Briefly, the ones Earthwatch praises include USDA organic (despite its flaws), Country of Origin Labeling, Dolphin-Safe, Fair Trade Certified, Food Alliance Certified, and Marine Stewardship Council.

Good news: Attorneys who won big cases against the tobacco industry are now tackling Big Food. See the New York Times article here. Let’s hope they help clean up our big-food industry. In the meantime, you can help by voting for California’s proposition 37 this November, which would require GMO (genetically modified organisms) to be labeled.




Ah, back to nature. Cooking and eating outdoors like our ancestors…. But this rustic scene is not so innocuous. Each July 4, millions of people light their barbecue grills, burning the equivalent of 2,300 acres of forest, emitting nearly 225,000 metric tons of carbon dioxide. Particulates fill the air. Grease burns onto the grills and harsh cleansers are used to clean them. Plastic, paper, and glass trash litter our picnic areas. We throw food away rather than carry it home, accustoming wild animals to finding food in waste bins or thrown on the ground. This is not safe for them or for us.

We can do better than this – and here’s how:

 

 

 

 

 

The barbecue: Lighting up the fire doesn’t have to be a soot- and gasoline-smell-producing act. Don’t use lighter fluid to start the barbecue–it contributes to smog. Use a chimney starter instead, a metal cylinder with a handle into which you put your charcoal briquettes. They heat up much faster and require no lighter fluid. Douse them with water after you’re done cooking. This helps prevent fires, and saved briquette pieces make good fixings to start the next barbecue.

The fixins’: Instead of meat, grill tasty vegetable skewers. Healthier for you and the planet! Corn on the cob can be grilled in its husk if you first soak it in water. This eliminates the need for aluminum foil.

The cleanup: Bring reusable utensils and then take them away with you. If you do use disposable plates, utensils, and cups, use ones made from cornstarch or other biodegradable materials. Then take them home and compost them.  Put leftovers in reusable containers and take them home to eat later.  Recycle everything recyclable. Properly dispose of all litter. Clean your grill promptly, using warm water and baking soda, before the burned food hardens and you are tempted to use harsh chemical cleaners.

Afterwards, relax and enjoy food and energy independence!




A few months ago I wrote about edible food packaging, which, if it becomes feasible, would be one interesting way to tackle the astounding waste of natural resources (trees, petroleum, aluminum, energy) caused by food packaging. According to  As You Sow, an organization devoted to leading corporations toward sustainability, “At least 43 million tons of plastic, glass, metal, and paper packaging—much of it with market value—is landfilled or burned in the U.S. each year. Packaging waste is also the biggest component of ocean litter that harms marine life and pollutes our oceans.”

 

 

 

 

Before I get to today’s news, here are some things you can do right now about packaging waste, that I wrote about here:

✓ Buy products with the least packaging: Fresh, local, in season. Be willing to buy produce that is perfectly good, though it might not look perfect.

✓ Buy products in bulk or large containers, not tiny serving sizes.

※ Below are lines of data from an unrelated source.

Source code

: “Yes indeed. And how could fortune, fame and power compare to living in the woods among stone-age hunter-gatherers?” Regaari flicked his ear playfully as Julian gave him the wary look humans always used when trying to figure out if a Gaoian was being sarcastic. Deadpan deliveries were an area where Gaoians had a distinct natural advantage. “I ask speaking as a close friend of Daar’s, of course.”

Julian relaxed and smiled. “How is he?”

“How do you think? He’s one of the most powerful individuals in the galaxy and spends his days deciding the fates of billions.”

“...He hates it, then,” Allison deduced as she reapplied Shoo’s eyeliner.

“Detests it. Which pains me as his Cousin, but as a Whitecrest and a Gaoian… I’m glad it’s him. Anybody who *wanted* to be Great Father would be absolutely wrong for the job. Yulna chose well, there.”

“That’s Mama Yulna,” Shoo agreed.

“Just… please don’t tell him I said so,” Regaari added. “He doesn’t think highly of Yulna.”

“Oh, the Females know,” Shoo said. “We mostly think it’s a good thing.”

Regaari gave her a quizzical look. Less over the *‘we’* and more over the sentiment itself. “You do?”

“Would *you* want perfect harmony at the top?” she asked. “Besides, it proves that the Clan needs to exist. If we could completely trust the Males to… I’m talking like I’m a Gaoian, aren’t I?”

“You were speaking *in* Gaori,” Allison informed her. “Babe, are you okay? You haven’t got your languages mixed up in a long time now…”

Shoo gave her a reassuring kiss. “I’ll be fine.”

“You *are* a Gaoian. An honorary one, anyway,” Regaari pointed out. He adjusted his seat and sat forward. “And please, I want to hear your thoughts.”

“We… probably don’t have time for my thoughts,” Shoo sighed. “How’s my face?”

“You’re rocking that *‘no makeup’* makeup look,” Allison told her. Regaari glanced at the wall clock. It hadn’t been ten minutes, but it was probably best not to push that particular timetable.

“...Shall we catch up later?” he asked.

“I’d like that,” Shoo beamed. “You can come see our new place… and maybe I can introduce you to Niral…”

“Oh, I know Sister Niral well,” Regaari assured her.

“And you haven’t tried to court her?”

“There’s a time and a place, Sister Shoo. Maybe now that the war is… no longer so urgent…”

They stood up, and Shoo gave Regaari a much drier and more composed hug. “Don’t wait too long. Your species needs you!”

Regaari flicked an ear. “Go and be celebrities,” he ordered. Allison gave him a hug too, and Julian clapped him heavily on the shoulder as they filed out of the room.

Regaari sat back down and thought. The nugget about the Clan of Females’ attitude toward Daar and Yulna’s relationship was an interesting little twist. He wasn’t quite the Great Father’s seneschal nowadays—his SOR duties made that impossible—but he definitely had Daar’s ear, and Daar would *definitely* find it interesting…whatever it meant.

✓ Use concentrates (juices, cleansers), which require less packaging.

✓ When buying a few small items, ask the clerk not to put them in a bag.

✓ Reuse and recycle the packaging you can’t avoid.

✓ Bring your own cloth bags. Many grocery and drug chains sell them, as do online retailers. Some stores give you a small rebate for bringing your own bags.

✓ Eat your package. Buy ice cream in cones, not plastic cups.

Extended producer responsibility (EPR) is a new movement, complete with its own acronym, challenging manufacturers to create more earth-friendly products and to take responsibility for their remains after consumers (that’s you and me!) have used them. So far this mostly pertains to large appliances. In the food world, of course, recycling is the currently most usable technique.

And, of course, if you go for apples and bananas, you can always eat your packaging!